TASK INSTRUCTIONS:
Gather every line from the entries below that contains the word "Credit".

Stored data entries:
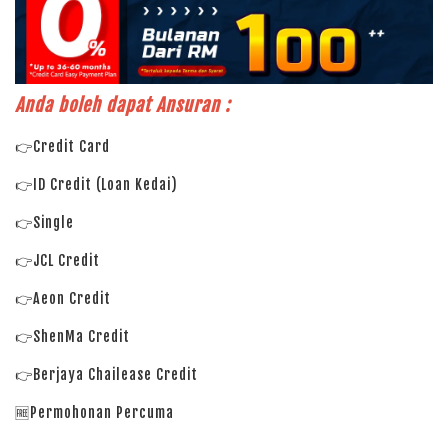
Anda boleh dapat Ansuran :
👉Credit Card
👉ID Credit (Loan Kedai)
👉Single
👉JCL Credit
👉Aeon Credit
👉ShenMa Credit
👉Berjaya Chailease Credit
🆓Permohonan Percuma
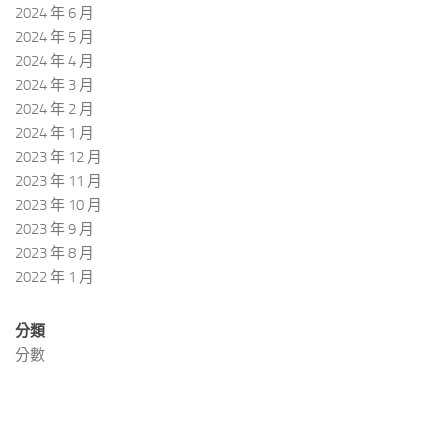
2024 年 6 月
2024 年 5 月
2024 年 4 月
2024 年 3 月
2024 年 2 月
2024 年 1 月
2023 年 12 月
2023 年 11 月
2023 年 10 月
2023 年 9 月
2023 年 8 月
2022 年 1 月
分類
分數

ANSWER SPACE:
👉Credit Card
👉ID Credit (Loan Kedai)
👉JCL Credit
👉Aeon Credit
👉ShenMa Credit
👉Berjaya Chailease Credit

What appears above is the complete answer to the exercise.